* Выбранный текст
┌──

Поэма «Самое такое», вопреки уверениям авторов комментариев сборника «Советские поэты, павшие на Великой Отечественной войне» (М., 1965), в том, что она дается целиком, напечатана была и в этом издании, и в книге «Сквозь время» (М., 1964), да и в харьковском сборнике (1966) не полностью, а с купюрами. Впрочем, проницательный читатель мог догадаться об этом по стоящим кое-где отточиям, которые, однако, он волен был трактовать и как пропуск текста, и как заурядное многоточие.

└──

* Предоставленный листинг
┌──

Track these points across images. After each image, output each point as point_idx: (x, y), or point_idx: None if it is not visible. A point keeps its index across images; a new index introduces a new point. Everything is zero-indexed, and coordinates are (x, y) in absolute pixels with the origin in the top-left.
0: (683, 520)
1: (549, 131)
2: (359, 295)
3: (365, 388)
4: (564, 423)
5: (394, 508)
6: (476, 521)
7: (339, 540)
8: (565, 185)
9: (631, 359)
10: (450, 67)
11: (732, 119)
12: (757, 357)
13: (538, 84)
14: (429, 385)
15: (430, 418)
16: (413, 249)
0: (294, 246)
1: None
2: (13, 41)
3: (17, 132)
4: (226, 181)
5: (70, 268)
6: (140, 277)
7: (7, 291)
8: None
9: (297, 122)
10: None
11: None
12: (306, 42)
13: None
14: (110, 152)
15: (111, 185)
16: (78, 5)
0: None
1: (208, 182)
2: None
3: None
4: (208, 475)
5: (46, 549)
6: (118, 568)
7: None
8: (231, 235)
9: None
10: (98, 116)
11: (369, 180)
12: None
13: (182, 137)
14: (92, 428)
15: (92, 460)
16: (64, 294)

└──

* Задания для выполнения
1. Пожалуйста, переведите на английский язык предложение из выбранного текста: «Впрочем, проницательный читатель мог догадаться об этом по стоящим кое-где отточиям, которые, однако, он волен был трактовать и как пропуск текста, и как заурядное многоточие».
2. Отфильтруйте листинг: выпишите каждую строку, в которой встречается строка «point», с учетом регистра.
Текст и листинг — это независимые друг от друга материалы.

* Ответы
1. Still, an astute reader could have guessed as much from the dotted marks standing here and there, which, however, he was free to interpret both as an omission of text and as an ordinary ellipsis.

2.
Track these points across images. After each image, output each point as point_idx: (x, y), or point_idx: None if it is not visible. A point keeps its index across images; a new index introduces a new point. Everything is zero-indexed, and coordinates are (x, y) in absolute pixels with the origin in the top-left.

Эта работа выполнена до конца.